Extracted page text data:
========================================================================

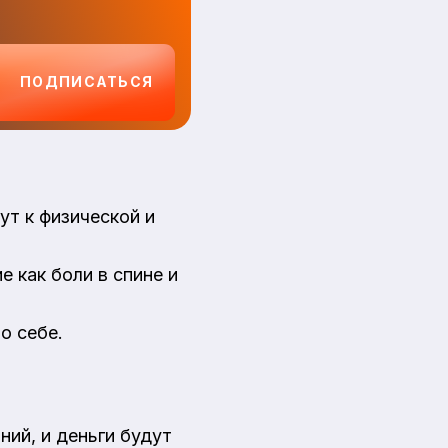
ПОДПИСАТЬСЯ
ут к физической и
е как боли в спине и
о себе.
ний, и деньги будут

========================================================================

Could you repeat each line above exactly as written? Omit the pictures.

- [ANSWER BELOW]
ПОДПИСАТЬСЯ
ут к физической и
е как боли в спине и
о себе.
ний, и деньги будут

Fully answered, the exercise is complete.